Le mépris du juge judiciaire
Evoquant le chameau que le Conseil constitutionnel laisse passer, on ne reviendra pas sur tous les points validés par le Conseil constitutionnel, mais seulement sur le plus grave d'entre eux : le mépris affiché à l'égard du juge judiciaire.
L'article 66 de la Constitution énonce que l'autorité judiciaire est "gardienne de la liberté individuelle". Or, le juge judiciaire est totalement absent de la loi renseignement. Pour encadrer les pratiques des services, elle prévoit la double intervention de la CNCTR et du Conseil d'Etat. La première n'intervient que pour faire des "recommandations" sur les demandes de captation de données personnelles et le pouvoir de décision appartient au ministre compétent. Le second peut certes être saisi par une personne qui craint que ses données personnelles fassent l'objet d'une captation, mais il se borne à faire des "vérifications" dont l'intéressé ignore le contenu.
Depuis la décision rendue par le Conseil constitutionnel le 23 janvier 1987, il n'est pas impossible d'établir un bloc de compétence au profit du juge administratif, à la condition toutefois qu'il soit justifié par une préoccupation de "bonne administration de la justice". En écartant l'intervention du juge judiciaire, le Conseil fait donc une lecture extensive de cette jurisprudence, mais aussi, et c'est plus grave, une interprétation étroite du principe de sûreté.
Le refus de l'Habeas Data
L'article 66 énonce que "nul ne peut être arrêté ni détenu", et la lecture qui en est faite conduite à limiter l'intervention du juge judiciaire aux cas d'arrestation et d'internement abusifs. Le Conseil constitutionnel, dans sa décision QPC du 17 décembre 2010 impose ainsi l'intervention du juge judiciaire dans le cas d'une détention arbitraire.
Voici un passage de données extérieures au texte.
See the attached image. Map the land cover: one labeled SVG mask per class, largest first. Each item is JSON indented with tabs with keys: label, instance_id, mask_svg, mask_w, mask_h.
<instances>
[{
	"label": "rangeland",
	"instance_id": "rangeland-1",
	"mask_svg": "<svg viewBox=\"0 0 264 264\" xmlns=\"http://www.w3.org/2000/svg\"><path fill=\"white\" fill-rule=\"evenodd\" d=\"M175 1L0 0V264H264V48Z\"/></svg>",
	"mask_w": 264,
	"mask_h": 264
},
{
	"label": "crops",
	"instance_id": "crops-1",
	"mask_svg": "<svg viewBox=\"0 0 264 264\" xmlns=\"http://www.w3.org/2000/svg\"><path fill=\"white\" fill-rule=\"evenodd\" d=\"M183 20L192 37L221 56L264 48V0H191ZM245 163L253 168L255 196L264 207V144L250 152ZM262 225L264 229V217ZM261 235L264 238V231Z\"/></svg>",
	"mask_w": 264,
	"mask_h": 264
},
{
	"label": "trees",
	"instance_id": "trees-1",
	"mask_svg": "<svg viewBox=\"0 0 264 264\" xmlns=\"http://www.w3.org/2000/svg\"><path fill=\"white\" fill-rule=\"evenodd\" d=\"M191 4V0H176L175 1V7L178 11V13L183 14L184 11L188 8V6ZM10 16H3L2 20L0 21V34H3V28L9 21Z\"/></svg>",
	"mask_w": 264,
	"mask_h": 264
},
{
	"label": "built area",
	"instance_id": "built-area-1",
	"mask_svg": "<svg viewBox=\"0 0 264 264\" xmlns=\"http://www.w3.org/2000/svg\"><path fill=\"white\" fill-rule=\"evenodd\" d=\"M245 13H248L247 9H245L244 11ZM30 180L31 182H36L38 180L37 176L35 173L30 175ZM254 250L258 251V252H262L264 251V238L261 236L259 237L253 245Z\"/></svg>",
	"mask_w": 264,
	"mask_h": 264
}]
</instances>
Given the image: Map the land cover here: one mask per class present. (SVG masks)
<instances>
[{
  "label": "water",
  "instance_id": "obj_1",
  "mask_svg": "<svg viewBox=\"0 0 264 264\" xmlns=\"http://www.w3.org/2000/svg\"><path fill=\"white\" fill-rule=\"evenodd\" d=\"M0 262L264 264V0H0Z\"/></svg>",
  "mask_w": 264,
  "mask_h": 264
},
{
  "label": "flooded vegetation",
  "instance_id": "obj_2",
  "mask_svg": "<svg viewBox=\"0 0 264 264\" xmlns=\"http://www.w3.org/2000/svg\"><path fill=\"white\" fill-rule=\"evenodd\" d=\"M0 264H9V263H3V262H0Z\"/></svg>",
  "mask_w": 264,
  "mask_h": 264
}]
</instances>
Il en fait de même dans sa décision sur la géolocalisation du 25 mars 2014, affirmant ainsi que le recours à ce procédé de repérage doit être décidé par le juge judiciaire. Il s'agit cependant d'une géolocalisation utilisée lors d'une enquête judiciaire visant à arrêter les auteurs d'une infraction, et non pas d'une géolocalisation utilisée par les services de renseignements pour surveiller des personnes considérées comme dangereuses pour la sécurité publique.
Reste que, dans un cas le recours à la géolocalisation bénéficie de la garantie du juge judiciaire, alors que dans l'autre cas il est soumis à un contrôle, d'ailleurs modeste, du Conseil d'Etat. On avait espéré que le Conseil profiterait de l'occasion qui lui était donnée par cette saisine pour consacrer le principe d'Habeas Data et affirmer ainsi que la protection des données personnelles est, en soi, un élément de la sûreté, justifiant l'intervention du juge judiciaire. Le Conseil a refusé de saisir cette opportunité et la grande décision attendue n'est pas intervenue. Au contraire, la décision se caractérise par sa sécheresse, sa tendance à privilégier l'affirmation sur l'explication, son absence totale de réserve d'interprétation qui aurait pu guider l'application de la loi.